Dysphoria is a term meaning “a state of unease or generalized dissatisfaction”, and comes with a stigma attached to it. It has been renamed from gender identity disorder in 2013. Both gender and sexual orientation dysphoria appear when a person is expected (or forced) to behave as one side of the sliding scale, while they feel as belonging to another.
Sex and gender noncomformity is a state similar to dysphoria, but without “clinically significant distress”.

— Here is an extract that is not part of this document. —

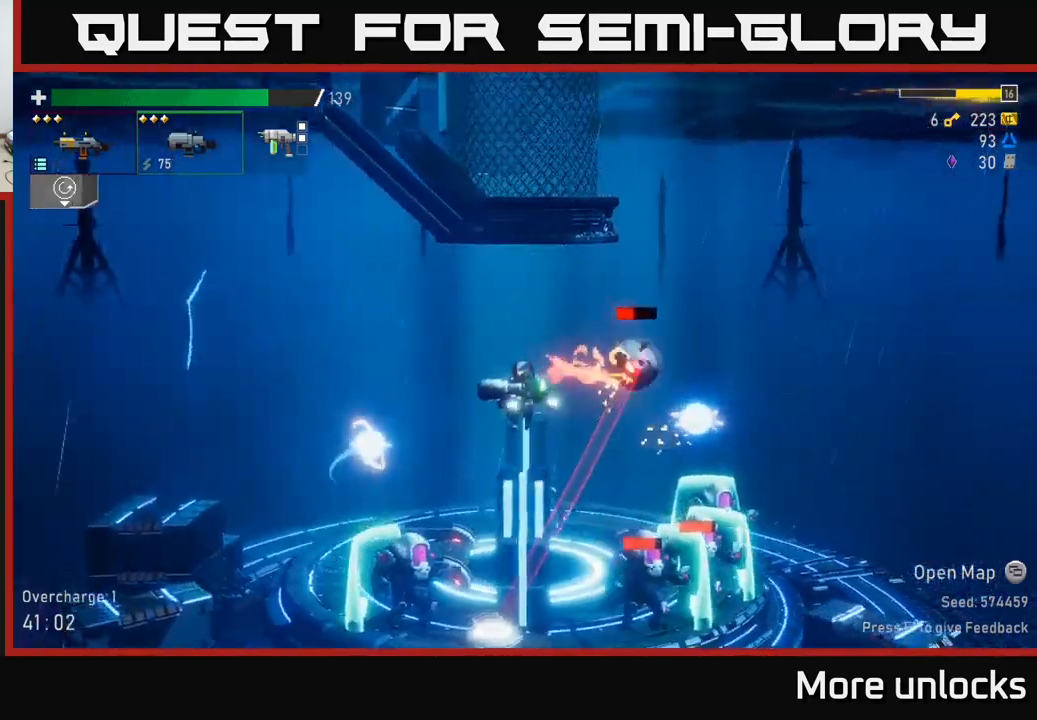
{"buttons": [], "left_stick": "right", "right_stick": "center", "events": [[84, "left_stick", "right"], [134, "R2", "down"], [217, "A", "down"], [234, "R2", "up"], [300, "X", "down"], [384, "A", "up"], [417, "X", "up"]]}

Sexual and gender dysphoria have been linked to prenatal androgen exposure and discrepancies between genital and cerebral femininity or masculinity, as discussed above. Gender dysphoria can also occur when a male is brought up as a woman, or a female as a man, in otherwise healthy individuals. Etymology of such dysphorias remain mostly unknown, as they can (and usually are) the interplay between biological, chemical, environmental and culturological factors.
Criteria for gender dysphoria include incongruence between a person’s experienced or expressed gender and their primary sex characteristics, a desire to be rid of existing primary or secondary sex characteristics or the desire for those characteristics of the opposite sex.
The International Classification of Diseases (IDC-11) aims to rename gender dysphoria to gender incongruence, which would be described as “a marked and persistent incongruence between an individual’s experienced gender and the assigned sex”.
A great body of research has been done in recent years that has improved the way we think about sex, gender and sexual orientation. With it, improved nomenclature and unambiguous terms have emerged easing further research. That being said, any term used to either entitle or marginalize a person above or below another person should be shunned and frowned upon. It is not the words and titles that are good or bad, it is the person behind them and their intentions. And all we need for a thriving community are good intentions, understanding and some love.